Dans les 37 713 communes de la métropole, il s'agissait, pour les 29 millions d'électeurs inscrits, de renouveler 468 000 conseillers municipaux, issus pour la plupart des élections de mars 1965. On dénombre parmi les candidats 36 membres du gouvernement, 360 députés (sur 487) et 191 sénateurs (sur 283). Mais, en fait, le caractère politique des élections n'est vraiment marqué que dans les 193 villes de plus de 30 000 habitants (y compris Paris), où le mode de scrutin (listes bloquées) est d'ailleurs différent de celui qui s'applique dans les localités de moindre importance.
La majorité et le gouvernement s'efforcent dans un premier temps de retirer tout caractère politique à la consultation, tandis que l'opposition tente d'improviser en hâte et dans une certaine confusion une tactique unitaire. La situation est nette pour les candidats communistes, qui, avec ou sans alliés, vont partout à la bataille sous leur drapeau ; elle est relativement claire du côté de l'UDR, qui a, sauf dans quelques cas, donné son investiture ou son appui à une seule liste. On trouve, en revanche, toutes les combinaisons imaginables d'alliances ou d'affrontements pour les autres formations des deux camps.
En particulier, des socialistes et des radicaux sont tantôt alliés au PC, tantôt en rivalité avec lui, quelquefois même associés à la majorité, bien que le parti socialiste ait conclu avec les communistes un accord préférentiel en vue du second tour. De même, les républicains indépendants, les différentes tendances centristes — du Centre démocrate de Jean Lecanuet dans l'opposition au Centre démocratie et progrès de Jacques Duhamel dans la majorité — et les modérés d'orientations diverses se trouvent ici alliés entre eux et à l'UDR, là concurrents, ou bien hostiles à la majorité. Enfin, les GAM (groupes d'action municipale) tentent, avec un succès relatif, d'imposer une approche plus moderne dans le débat.

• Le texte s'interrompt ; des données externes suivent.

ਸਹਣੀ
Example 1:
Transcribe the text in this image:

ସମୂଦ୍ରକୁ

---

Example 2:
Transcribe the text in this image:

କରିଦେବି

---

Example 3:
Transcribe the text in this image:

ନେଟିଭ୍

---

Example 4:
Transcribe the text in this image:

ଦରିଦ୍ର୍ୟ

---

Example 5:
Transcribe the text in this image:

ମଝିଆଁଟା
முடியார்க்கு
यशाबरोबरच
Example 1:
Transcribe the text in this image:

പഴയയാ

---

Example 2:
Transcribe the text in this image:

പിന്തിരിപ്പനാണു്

La campagne devait être remarquablement calme, sauf rares exceptions, et notamment une fusillade entre propagandistes de l'ancien et du nouveau maire de Puteaux, tous deux d'origine socialiste, qui fit un mort. Mais, dans l'ensemble, la tactique compte plus que le fond et les grands problèmes tant débattus au cours des mois précédents, la régionalisation en particulier, sont fort peu évoqués. Le scrutin donne les résultats suivants.
L'éligibilité a été abaissée de 23 à 21 ans par le vote de l'Assemblée nationale du 17 décembre 1970, sur une proposition de loi adoptée par le Sénat en juin 1969. Cette mesure, qui est également applicable pour les conseillers généraux, est entrée en vigueur pour la première fois aux élections municipales de mars 1971.
Premier tour
La participation électorale, plutôt faible dans les grandes villes, est corrigée par le vote massif des villes moyennes et des villages, et atteint un niveau satisfaisant, légèrement supérieur à 75 % des inscrits. Dès ce premier tour, 124 des 193 villes de plus de 30 000 habitants choisissent leurs conseillers, le plus souvent réélisent le maire sortant et sa liste.

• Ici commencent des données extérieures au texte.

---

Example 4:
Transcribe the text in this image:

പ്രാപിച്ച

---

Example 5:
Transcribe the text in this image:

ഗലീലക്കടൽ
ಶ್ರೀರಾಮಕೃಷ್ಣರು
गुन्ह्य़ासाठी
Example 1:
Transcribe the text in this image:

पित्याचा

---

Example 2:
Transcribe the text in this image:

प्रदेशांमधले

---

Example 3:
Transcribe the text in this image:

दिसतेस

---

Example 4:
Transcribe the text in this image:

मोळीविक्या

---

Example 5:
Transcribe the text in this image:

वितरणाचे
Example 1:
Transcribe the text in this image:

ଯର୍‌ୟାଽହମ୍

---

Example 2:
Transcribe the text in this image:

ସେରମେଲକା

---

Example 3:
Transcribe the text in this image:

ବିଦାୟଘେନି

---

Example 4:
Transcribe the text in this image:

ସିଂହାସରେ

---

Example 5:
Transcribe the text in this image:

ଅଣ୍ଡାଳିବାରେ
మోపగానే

Ainsi Jacques Chaban-Delmas l'emporte-t-il haut la main à Bordeaux, Louis Pradel à Lyon (avec un nouveau conseiller : Jacques Soustelle), Jacques Médecin à Nice, Jean Lecanuet à Rouen, Henri Fréville à Rennes, Pierre Pflimlin à Strasbourg... Guy Mollet, allié cette fois aux communistes, est réélu à Arras, tandis qu'un autre socialiste qui avait rompu avec son parti en refusant l'entente avec le PC, Emile Muller, retrouve également son écharpe à Mulhouse. « Prime aux sortants » ou « rente de situation », les changements sont rares, mais ils suffisent pour que tout le monde chante victoire.